Health systems see internal staffing agencies as path to solving labor challenges

Hospitals and health systems have navigated through various challenges throughout the pandemic, but staffing is expected to remain top of the agenda for hospital executives over the coming years.

Maintaining adequate staffing in key patient areas such as nursing, ancillary services and clinics continues to challenge hospitals and health systems that are seeing many healthcare workers exit the profession.

An October report from Definitive Healthcare found that 333,942 healthcare providers, including more than 117,000 physicians and 53,295 nurse practitioners dropped out of the workforce in 2021 due to retirement, burnout and other pandemic-related stressors. Furthermore, an American Association of Critical-Care Nurses survey in August found that 67 percent of nurses plan to exit their current role within three years, while 60 percent of nurses in a ConnectRN poll said that they don't believe their employers are doing enough to address ongoing shortages.

Staff shortages are projected to affect the healthcare sector for the foreseeable future, and many hospitals and health systems are looking at innovative ways to solve their respective labor and financial hurdles. One such idea that has grabbed headlines — prompted by staffing shortages and the high cost of travel nurse pay — is internal staffing agencies. 

"Building out an internal [staffing program] makes sense on a number of different levels," Kuipe, CEO of Omaha, Neb.-based CHI Health, told Becker's in April. "We're planning on recruiting people from the outside, recruiting people from within, to join this workforce pool that can be allocated to wherever the highest needs in the division, in the system might be."

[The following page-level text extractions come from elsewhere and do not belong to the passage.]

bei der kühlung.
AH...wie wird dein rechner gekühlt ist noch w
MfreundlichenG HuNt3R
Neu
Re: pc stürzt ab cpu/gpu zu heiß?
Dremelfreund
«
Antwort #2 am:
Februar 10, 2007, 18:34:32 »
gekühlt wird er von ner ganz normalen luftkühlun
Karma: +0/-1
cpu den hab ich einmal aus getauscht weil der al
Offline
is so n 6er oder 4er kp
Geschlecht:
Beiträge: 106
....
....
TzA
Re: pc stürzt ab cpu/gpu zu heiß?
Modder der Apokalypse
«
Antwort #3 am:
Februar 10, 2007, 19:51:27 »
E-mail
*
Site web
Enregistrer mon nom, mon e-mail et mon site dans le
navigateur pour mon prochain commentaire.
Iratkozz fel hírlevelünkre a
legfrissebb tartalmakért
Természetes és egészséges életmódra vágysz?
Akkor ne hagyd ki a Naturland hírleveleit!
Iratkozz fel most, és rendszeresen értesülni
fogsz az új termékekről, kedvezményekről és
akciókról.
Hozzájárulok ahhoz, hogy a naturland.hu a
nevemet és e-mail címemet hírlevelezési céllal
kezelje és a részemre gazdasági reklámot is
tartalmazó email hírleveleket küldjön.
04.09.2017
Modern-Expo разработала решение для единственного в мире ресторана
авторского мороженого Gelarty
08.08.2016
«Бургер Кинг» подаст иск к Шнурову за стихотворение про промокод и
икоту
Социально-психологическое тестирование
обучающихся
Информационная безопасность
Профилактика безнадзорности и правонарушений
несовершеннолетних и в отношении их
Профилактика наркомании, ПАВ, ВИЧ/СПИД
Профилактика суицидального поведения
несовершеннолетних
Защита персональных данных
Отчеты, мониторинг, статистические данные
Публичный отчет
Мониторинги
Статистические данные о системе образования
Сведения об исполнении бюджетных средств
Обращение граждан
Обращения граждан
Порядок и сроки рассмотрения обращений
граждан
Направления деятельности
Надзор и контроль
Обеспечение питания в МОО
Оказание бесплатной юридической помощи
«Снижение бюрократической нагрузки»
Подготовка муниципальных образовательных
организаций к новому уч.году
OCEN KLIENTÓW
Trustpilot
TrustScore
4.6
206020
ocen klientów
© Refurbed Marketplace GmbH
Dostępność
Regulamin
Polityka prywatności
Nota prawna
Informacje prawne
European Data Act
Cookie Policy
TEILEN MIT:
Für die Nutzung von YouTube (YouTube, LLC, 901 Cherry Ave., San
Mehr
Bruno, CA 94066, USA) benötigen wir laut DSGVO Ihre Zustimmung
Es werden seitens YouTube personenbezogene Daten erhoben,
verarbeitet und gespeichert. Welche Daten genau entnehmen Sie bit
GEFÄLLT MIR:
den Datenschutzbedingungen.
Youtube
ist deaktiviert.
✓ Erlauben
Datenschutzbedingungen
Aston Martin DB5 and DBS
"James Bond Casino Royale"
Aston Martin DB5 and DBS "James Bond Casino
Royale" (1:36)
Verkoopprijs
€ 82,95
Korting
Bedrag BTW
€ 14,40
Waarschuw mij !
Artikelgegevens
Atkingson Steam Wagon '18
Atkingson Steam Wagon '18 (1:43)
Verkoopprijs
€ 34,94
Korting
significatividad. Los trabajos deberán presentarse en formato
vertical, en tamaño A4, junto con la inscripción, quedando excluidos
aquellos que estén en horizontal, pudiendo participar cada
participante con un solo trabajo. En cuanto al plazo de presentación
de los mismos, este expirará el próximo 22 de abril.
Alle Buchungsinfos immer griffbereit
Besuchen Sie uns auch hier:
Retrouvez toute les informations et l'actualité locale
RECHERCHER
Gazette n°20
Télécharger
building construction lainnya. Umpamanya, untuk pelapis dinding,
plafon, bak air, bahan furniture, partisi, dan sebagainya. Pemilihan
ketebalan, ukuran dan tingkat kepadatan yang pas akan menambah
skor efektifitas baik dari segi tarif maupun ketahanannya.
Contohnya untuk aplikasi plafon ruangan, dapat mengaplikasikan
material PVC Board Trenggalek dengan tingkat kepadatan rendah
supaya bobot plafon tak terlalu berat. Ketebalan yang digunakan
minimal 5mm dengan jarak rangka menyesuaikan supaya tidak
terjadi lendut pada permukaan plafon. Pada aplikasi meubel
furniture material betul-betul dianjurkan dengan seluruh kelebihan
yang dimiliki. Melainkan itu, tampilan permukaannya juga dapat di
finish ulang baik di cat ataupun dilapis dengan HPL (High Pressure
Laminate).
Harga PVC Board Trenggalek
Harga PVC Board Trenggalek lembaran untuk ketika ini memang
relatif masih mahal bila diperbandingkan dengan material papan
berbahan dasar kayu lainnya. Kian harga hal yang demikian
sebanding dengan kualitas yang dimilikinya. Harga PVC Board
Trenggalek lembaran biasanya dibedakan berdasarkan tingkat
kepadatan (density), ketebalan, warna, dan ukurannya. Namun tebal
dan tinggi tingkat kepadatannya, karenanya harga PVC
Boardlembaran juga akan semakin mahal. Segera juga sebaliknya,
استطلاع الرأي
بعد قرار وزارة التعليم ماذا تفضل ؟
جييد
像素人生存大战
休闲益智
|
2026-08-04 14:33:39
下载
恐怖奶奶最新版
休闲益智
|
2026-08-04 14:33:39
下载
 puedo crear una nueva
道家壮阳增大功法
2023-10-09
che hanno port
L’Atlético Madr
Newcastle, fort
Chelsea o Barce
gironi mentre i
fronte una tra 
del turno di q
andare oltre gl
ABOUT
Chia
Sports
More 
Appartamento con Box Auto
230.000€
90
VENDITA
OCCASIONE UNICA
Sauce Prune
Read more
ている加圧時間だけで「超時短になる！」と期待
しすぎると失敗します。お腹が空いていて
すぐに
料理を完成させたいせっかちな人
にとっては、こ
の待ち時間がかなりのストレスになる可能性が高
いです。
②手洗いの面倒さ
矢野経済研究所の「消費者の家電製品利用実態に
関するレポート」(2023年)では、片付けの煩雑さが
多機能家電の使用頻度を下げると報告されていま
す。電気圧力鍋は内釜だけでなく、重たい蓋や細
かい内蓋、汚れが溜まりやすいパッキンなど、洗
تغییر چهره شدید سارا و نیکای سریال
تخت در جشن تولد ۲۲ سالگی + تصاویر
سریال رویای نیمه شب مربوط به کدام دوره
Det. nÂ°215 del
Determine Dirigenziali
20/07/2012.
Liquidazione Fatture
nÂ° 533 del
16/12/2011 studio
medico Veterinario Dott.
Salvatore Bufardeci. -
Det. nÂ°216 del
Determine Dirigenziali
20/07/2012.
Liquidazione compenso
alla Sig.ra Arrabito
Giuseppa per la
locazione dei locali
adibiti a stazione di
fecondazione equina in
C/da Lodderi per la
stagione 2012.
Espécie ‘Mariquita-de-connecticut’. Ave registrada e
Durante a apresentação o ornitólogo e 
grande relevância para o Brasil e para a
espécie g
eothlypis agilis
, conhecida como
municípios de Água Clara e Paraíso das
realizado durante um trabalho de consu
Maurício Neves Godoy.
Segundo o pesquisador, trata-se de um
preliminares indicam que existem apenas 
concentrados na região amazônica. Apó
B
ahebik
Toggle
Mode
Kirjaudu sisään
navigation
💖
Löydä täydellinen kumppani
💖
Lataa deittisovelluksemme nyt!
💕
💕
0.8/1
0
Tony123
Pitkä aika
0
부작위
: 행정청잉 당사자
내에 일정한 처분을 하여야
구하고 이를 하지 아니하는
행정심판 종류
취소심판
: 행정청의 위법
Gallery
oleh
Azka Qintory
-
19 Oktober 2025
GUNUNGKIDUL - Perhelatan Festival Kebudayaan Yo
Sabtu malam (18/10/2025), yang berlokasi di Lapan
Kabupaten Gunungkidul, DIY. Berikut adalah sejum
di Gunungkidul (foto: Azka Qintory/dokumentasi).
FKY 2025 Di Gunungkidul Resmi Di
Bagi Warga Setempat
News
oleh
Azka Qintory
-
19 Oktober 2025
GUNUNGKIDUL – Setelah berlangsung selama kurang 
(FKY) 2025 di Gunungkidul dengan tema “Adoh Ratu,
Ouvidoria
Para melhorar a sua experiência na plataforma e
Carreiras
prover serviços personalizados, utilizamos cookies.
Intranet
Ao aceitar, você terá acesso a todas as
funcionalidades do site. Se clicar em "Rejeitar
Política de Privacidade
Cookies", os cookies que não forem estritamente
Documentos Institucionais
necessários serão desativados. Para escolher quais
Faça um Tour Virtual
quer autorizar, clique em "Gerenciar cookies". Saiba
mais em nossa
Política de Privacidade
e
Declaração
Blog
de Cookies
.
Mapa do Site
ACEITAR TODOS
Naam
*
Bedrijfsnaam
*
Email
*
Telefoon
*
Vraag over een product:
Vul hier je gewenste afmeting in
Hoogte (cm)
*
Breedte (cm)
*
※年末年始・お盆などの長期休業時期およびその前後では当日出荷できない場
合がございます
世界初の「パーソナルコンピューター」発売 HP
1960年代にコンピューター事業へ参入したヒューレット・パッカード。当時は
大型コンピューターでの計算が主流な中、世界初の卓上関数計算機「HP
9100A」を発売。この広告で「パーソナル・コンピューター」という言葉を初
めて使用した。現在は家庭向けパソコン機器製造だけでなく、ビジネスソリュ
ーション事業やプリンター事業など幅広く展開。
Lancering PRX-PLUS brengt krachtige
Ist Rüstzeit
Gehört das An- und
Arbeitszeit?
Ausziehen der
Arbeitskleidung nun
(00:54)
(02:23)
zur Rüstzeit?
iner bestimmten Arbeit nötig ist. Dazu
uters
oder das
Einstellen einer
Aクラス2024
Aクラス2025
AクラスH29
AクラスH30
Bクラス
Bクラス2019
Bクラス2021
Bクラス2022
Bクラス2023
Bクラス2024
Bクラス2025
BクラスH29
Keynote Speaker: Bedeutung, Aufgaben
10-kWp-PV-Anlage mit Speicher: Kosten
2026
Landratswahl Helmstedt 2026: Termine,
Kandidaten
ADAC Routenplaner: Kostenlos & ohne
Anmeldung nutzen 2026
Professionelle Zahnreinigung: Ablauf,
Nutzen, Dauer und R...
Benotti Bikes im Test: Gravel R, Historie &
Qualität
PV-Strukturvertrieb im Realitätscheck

Livonia, Mich.-based Trinity Health, an 88-hospital system, launched its own internal staffing agency before the pandemic, according to CEO Mike Slubowski. The initiative helped Trinity deploy nurses and other clinical specialists to hospitals in need during the pandemic.

"We saw a huge opportunity to create our own staffing agency, which includes about 2,000 nurses, Mr. Slubowski told Becker's. "It was very helpful at points where we needed external support and it was a way to retain nurses who were going to leave because they were seeking more flexible arrangements."

Internal staffing agencies can save health systems money because they can avoid paying the fees that external agencies require, which skyrocketed during the pandemic. 

Mr. Slubowski highlighted Trinity's internal staffing agency as one of the key initiatives the health system is leaning on to improve its financial performance by $1.5 billion over the next 12 months.

Other health systems that have launched their own staffing agencies include Pittsburgh-based Allegheny Health Network, Philadelphia-based Jefferson Health, Atlanta-based Piedmont Healthcare and Detroit-based Henry Ford Health.

While the healthcare sector may never be temp-agency free, internal staffing agencies and flexible hospital work teams "are going to change the labor market," Claire Zangerle, DNP, RN, chief nursing executive at Allegheny Health Network, told Kaiser Health News.